Thursday, November 6, 2014

Discomfort of specifying behaviors

There's a significant difference of attitudes towards specifications that I see in developer colleagues close to me. Groups with attitudes seems to be equally strong in numbers, so this is not isolated behaviour of one individual.

The first group seems to take specifications as something given from the outside. They seem to believe in this other person thinking through the things that need to be implemented, and take their own sense of responsibility only within the context of that spec. While testing and noticing that what was implemented just makes little sense, these people easily revert to defensive. They say that not being able to do things related to the purpose of the feature is a matter of opinion and that they cannot work on the fixes before someone specifies the wanted behaviours. Occasionally, they also get very strong voices in discussion of what is a bug vs. change, being right about the idea that most bugs would be things that they never considered in scope they accepted and thus changes. Getting hung up on the definition of defect vs. change does not help, it all is just work that may need get done and fighting over definitions is time away from implementing the necessary changes.

The second group seems to treat specifications given to them as useful fiction that starts conversations. These developers seem to be at ease with discussions that result in dropping features out of scope, finding the core of what needs to be done and implementing that first. They have no problems in making suggestions: it could be like this or like this, here are the pros and cons I see of these solutions. And their approach often seems to end up with a different solution than they suggested, building on the compromises and deeper understanding of what is being built.

Talking to people I place in the first group reveals a great deal of discomfort on how I would like to define the role of a developer in relation to their definitions. While I feel I thrive with the idea of making decisions of how things end up being (until changed as we learn), these people seem to be drawn way out of their comfort zones in making a decision and thinking through the consequences.

It seems I will end up having an equal amount of both in my teams, and I'm thinking about how to make the first group willing and able to join the ranks of the latter group. People in the first group are really dependent on someone testing a great deal for them, someone specifying for them whereas the latter group is more independent and self-contained. It has a direct impact on portions of other specialists we need to add to the teams. Both of these go with "developer" title but have significantly different results how ready things end up being after them.

Pairing people up is one approach, but it seems not to be enough.
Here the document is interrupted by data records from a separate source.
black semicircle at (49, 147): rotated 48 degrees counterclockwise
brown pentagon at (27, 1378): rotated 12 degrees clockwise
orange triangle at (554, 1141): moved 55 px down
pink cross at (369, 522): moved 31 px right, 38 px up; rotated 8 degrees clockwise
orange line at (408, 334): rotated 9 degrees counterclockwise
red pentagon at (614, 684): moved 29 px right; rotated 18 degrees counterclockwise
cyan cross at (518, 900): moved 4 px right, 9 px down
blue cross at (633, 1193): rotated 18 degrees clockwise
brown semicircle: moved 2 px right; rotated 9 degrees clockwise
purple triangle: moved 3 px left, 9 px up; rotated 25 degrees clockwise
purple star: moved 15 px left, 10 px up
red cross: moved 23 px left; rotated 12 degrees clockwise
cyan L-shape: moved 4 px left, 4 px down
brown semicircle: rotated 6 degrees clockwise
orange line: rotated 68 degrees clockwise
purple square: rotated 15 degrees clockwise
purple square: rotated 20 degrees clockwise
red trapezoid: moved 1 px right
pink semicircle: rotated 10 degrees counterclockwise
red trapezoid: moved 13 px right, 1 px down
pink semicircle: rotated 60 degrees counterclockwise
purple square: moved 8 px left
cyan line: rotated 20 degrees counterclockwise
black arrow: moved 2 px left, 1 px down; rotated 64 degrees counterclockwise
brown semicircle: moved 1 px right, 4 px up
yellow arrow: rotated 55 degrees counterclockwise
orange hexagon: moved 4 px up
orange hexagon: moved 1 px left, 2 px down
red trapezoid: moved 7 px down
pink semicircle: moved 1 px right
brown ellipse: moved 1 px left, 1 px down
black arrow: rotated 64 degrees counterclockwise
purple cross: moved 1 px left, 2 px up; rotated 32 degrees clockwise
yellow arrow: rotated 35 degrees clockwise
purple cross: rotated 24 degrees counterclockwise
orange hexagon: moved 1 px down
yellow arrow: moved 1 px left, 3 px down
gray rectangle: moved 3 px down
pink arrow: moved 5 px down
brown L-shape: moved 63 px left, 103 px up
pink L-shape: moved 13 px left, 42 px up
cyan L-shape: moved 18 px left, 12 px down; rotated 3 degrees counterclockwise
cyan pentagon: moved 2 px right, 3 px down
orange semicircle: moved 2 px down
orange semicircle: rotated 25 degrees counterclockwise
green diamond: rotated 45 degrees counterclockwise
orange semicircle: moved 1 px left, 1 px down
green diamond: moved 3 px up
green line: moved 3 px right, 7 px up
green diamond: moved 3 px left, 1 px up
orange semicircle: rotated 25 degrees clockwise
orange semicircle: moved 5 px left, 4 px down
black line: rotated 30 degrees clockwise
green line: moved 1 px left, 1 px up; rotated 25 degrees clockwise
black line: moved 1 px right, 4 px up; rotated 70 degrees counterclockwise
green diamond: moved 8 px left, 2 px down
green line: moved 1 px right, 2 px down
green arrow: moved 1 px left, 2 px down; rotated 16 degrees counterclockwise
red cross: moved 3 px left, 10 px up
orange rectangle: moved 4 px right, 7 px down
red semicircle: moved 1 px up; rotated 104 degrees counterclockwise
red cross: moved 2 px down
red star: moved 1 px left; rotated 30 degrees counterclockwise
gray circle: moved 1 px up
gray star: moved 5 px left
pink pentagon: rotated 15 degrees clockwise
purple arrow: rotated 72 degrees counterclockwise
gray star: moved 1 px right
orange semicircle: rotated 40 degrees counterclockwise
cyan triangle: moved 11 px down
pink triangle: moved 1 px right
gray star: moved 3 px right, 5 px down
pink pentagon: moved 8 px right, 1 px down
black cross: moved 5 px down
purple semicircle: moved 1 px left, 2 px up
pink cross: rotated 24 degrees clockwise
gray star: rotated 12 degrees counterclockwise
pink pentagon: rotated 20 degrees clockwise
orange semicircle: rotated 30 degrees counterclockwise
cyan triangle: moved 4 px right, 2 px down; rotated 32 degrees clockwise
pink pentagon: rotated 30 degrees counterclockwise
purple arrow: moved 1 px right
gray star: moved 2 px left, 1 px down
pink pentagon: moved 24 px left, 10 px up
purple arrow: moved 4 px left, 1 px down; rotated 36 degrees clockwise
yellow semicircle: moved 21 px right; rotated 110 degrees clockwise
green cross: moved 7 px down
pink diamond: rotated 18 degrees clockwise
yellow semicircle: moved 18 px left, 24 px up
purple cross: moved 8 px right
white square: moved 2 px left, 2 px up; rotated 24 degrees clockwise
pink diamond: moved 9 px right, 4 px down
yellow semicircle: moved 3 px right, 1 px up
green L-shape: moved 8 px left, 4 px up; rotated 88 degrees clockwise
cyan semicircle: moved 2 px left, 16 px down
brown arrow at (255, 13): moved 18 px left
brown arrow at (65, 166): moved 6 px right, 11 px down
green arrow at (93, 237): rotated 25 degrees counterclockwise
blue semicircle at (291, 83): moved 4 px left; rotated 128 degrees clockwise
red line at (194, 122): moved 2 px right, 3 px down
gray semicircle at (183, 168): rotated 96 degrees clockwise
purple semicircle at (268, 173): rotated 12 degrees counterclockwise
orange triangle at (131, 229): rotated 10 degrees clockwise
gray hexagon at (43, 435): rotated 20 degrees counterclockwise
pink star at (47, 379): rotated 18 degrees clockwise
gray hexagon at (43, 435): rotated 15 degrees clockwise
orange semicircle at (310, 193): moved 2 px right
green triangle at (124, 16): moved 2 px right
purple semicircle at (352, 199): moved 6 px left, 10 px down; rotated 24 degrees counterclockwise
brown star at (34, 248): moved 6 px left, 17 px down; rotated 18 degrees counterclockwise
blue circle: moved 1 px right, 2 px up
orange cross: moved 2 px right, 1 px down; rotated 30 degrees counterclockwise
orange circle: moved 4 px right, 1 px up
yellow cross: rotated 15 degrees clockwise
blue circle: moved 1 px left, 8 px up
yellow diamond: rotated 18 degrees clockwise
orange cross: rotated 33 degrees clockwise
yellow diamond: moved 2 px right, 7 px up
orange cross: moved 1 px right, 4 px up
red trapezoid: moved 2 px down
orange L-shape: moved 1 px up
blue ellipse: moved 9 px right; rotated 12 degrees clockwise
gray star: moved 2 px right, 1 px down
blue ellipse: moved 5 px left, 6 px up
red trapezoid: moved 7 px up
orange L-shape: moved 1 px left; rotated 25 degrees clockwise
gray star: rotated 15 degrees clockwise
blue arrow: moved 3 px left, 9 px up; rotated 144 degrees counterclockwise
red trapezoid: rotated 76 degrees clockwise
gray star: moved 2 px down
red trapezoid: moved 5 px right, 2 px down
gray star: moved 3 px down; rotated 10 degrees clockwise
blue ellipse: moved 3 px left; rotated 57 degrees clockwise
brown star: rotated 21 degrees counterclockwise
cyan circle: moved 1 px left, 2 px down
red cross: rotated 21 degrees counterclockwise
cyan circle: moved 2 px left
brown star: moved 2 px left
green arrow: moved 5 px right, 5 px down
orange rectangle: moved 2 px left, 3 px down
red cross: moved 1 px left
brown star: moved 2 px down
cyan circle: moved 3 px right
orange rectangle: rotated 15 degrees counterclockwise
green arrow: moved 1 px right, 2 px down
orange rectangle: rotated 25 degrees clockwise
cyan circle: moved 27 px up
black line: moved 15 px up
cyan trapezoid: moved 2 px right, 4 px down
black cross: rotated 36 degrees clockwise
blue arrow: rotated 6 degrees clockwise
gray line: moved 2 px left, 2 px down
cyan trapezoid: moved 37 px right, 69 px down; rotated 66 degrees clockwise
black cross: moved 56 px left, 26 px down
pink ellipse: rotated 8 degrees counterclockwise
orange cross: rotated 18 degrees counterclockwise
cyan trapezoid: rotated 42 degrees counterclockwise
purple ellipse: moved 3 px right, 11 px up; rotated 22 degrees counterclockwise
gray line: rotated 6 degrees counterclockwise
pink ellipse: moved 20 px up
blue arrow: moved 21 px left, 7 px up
The rejection of responsibility towards specifying behaviours and externalising that seems to come from an early lesson learned, that seems very hard to unlearn.

I'm curious as to if people have found ways of growing themselves out of patterns like this, and what would be the key realisation for the change to happen. Some suggest that old dogs don't learn new tricks and we might just have to compensate for lack of tricks in one with another person in the team that will do the tricks missing from the palette.

I wonder when we will learn to build teams of growing individuals instead of thinking of filling role positions. Given a chance of choosing who to work with, I always take people from the second group. But I wonder if I would then be missing out on something with lack of this diversity.

1 comment:

  1. This distinction between the two types of developers has been in my mind too lately. I call the first group "coders" and the second "software engineers".

    The coders often try to write as much code as they can. They see the (amount of) code as their end result.

    Software engineers solve end user problems. They often try to minimise the amount of code (they need to write or that exists in a VCS for example).

    I do "coding" on my free time sometimes too: write code where the code is the main thing - what it does (or does not do) is secondary. It doesn't necessarily require much thinking and can be somewhat relaxing and fun. But it's not something people should get money for in my opinion. When I'm at work (the one I'm paid to do) I consider myself a software engineer.

    I think that in the future coders in developer positions will be replaced by robots (i.e. automation). Software engineers will play a big role in this transition.